Evil is magic on its own. Evil is the taste that pricks your tongue at the climax of greedy lust, irrational outreach, and raw rage. To some, it feels good. The taste of evil on their tongue tasted like liquid silver. Disgusting, but if you shift your mind correctly, it can taste sweet enough.
The night I chugged another bottle of sleeping pills, that didn´t taste evil. I don´t believe that to be ill. I see that as naked vulnerability. Evil is the force that takes such a feeling and plunges deeper into the earth.
Evil grabs you by the throat, sinks its tongue in your eyes, and controls your every step. Only if you let it. One small ¨evil¨ act can turn into the most senile act of the century if you allow it. Evil turns man against man. Evil convinces god against angels. Evil convinces the devil against his being. Evil is a thirsty source. He will never be satisfied. At least we have that in common.
Evil has many faces. In my case, my evil comes alive through love. I can only love you if I learn to hurt you. If I do not let my evil rake your skin, then I will drive myself insane.
But, I suppose a lot about me is a bit insane. But insanity is not what defines the beheld, it is what fuels it. You can either let evil empower you, or chain you to the ground.
¨A bit disturbing, a bit cool.¨ That´s how he describes evil. Or, how he did describe it. Whether evil latches on to you doesn't matter if you were already a good or a bad person before it found you.
I played soccer in High School, I graduated second to the top of my class in college. I was just like every other kid there. Surviving on ramen packs, and walking around with bags under my eyes just as long as the expectations were at that college.

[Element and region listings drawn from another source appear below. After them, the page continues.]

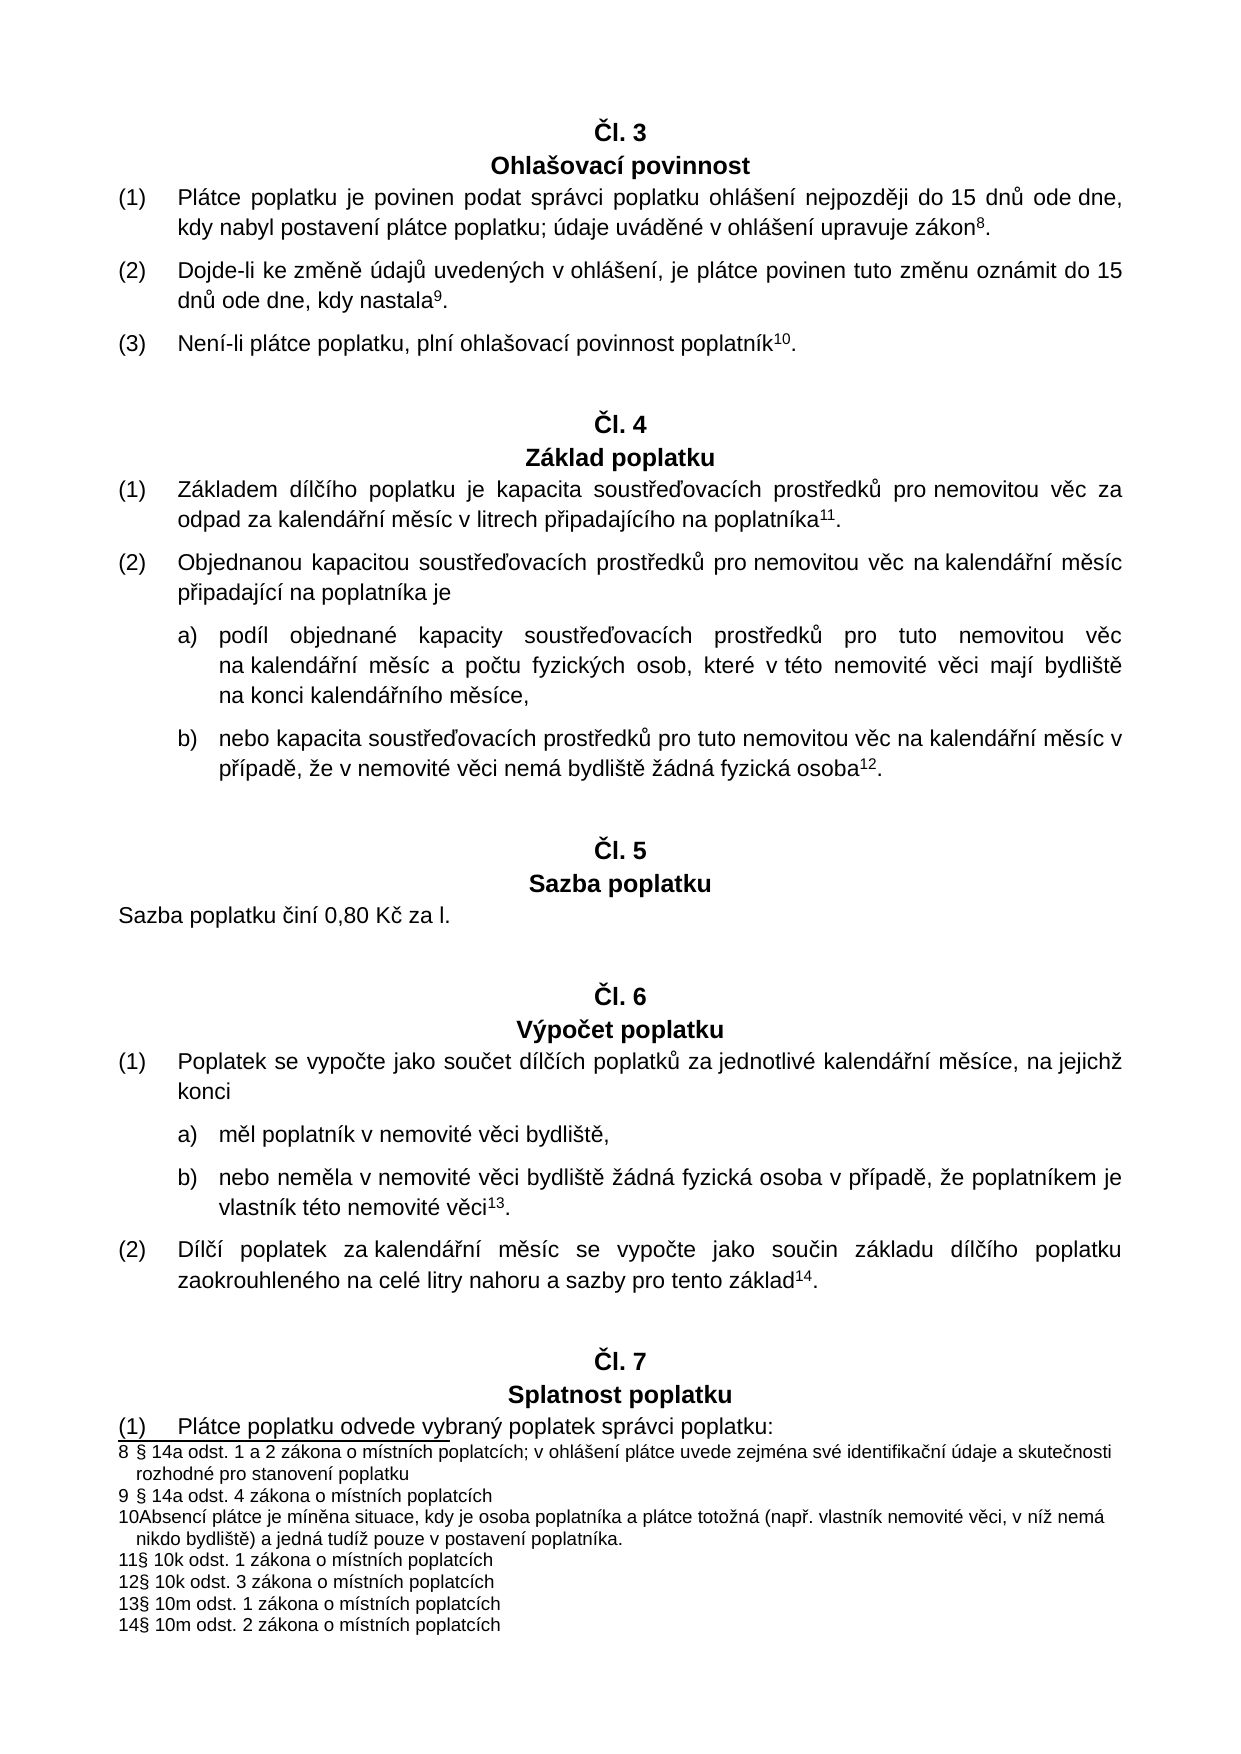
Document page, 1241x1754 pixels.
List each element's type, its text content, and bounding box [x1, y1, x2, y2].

list Dojde-li ke změně údajů uvedených v ohlášení, je plátce povinen tuto změnu oznámit do 15 dnů ode dne, kdy nastala. [118, 257, 1122, 314]
list Poplatek se vypočte jako součet dílčích poplatků za jednotlivé kalendářní měsíce, na jejichž konci [118, 1048, 1122, 1104]
list Základem dílčího poplatku je kapacita soustřeďovacích prostředků pro nemovitou věc za odpad za kalendářní měsíc v litrech připadajícího na poplatníka. [118, 476, 1122, 533]
list Dílčí poplatek za kalendářní měsíc se vypočte jako součin základu dílčího poplatku zaokrouhleného na celé litry nahoru a sazby pro tento základ. [118, 1236, 1122, 1293]
subtitle Čl. 6 Výpočet poplatku [118, 982, 1122, 1044]
subtitle Čl. 3 Ohlašovací povinnost [118, 118, 1122, 180]
subtitle Čl. 5 Sazba poplatku [118, 836, 1122, 897]
list měl poplatník v nemovité věci bydliště, [177, 1121, 1122, 1147]
list § 10k odst. 3 zákona o místních poplatcích [118, 1571, 1122, 1592]
list § 10m odst. 1 zákona o místních poplatcích [118, 1592, 1122, 1614]
text Sazba poplatku činí 0,80 Kč za l. [118, 902, 1122, 928]
list § 10k odst. 1 zákona o místních poplatcích [118, 1549, 1122, 1571]
subtitle Čl. 7 Splatnost poplatku [118, 1347, 1122, 1409]
list Objednanou kapacitou soustřeďovacích prostředků pro nemovitou věc na kalendářní měsíc připadající na poplatníka je [118, 549, 1122, 606]
subtitle Čl. 4 Základ poplatku [118, 410, 1122, 472]
list § 14a odst. 1 a 2 zákona o místních poplatcích; v ohlášení plátce uvede zejména své identifikační údaje a skutečnosti rozhodné pro stanovení poplatku [118, 1441, 1122, 1484]
list § 10m odst. 2 zákona o místních poplatcích [118, 1614, 1122, 1635]
list Plátce poplatku je povinen podat správci poplatku ohlášení nejpozději do 15 dnů ode dne, kdy nabyl postavení plátce poplatku; údaje uváděné v ohlášení upravuje zákon. [118, 184, 1122, 241]
list nebo kapacita soustřeďovacích prostředků pro tuto nemovitou věc na kalendářní měsíc v případě, že v nemovité věci nemá bydliště žádná fyzická osoba. [177, 725, 1122, 782]
list § 14a odst. 4 zákona o místních poplatcích [118, 1484, 1122, 1506]
list nebo neměla v nemovité věci bydliště žádná fyzická osoba v případě, že poplatníkem je vlastník této nemovité věci. [177, 1163, 1122, 1220]
list podíl objednané kapacity soustřeďovacích prostředků pro tuto nemovitou věc na kalendářní měsíc a počtu fyzických osob, které v této nemovité věci mají bydliště na konci kalendářního měsíce, [177, 622, 1122, 709]
list Není-li plátce poplatku, plní ohlašovací povinnost poplatník. [118, 330, 1122, 356]
list Absencí plátce je míněna situace, kdy je osoba poplatníka a plátce totožná (např. vlastník nemovité věci, v níž nemá nikdo bydliště) a jedná tudíž pouze v postavení poplatníka. [118, 1506, 1122, 1549]
list Plátce poplatku odvede vybraný poplatek správci poplatku: [118, 1413, 1122, 1439]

I would've been top if it weren't for him. It had become a joking rivalry. It was natural, knowing how you´ve been my all my life. After that, we spent the rest of our lives together. Fast forward, 1 year later we are looking at adopting.
You´d ask, ¨Do you think the baby will have your wiry, green eyes? Or my brown ones?¨
¨Woah!¨ I would say. ¨We only went on our second date last week, calm down.¨
Well, I guess, to be fair, that was only when were young lovers. God, we were independent, smart, guys who had found each other. You were all I had ever wanted, and I was everything you needed. That was when we were some crazy kids. In only our 20´s. Managing earning big degrees in the day, but then loving each other at night. God, I remember how dramatic things seemed then.
Even only a couple of nights ago, 5 goddamn years later, we still talked and talked about this baby. One we never could have. We were going to name her Dani. Little Dani, she was going to be ours.
I went to bed that night, with you in my arms. As you always were. Always would be. Or so I had thought. Never did I ever think that when I leaned down to ruffle your hair in a half-asleep mindset, I would be met with a damn knife in my chest.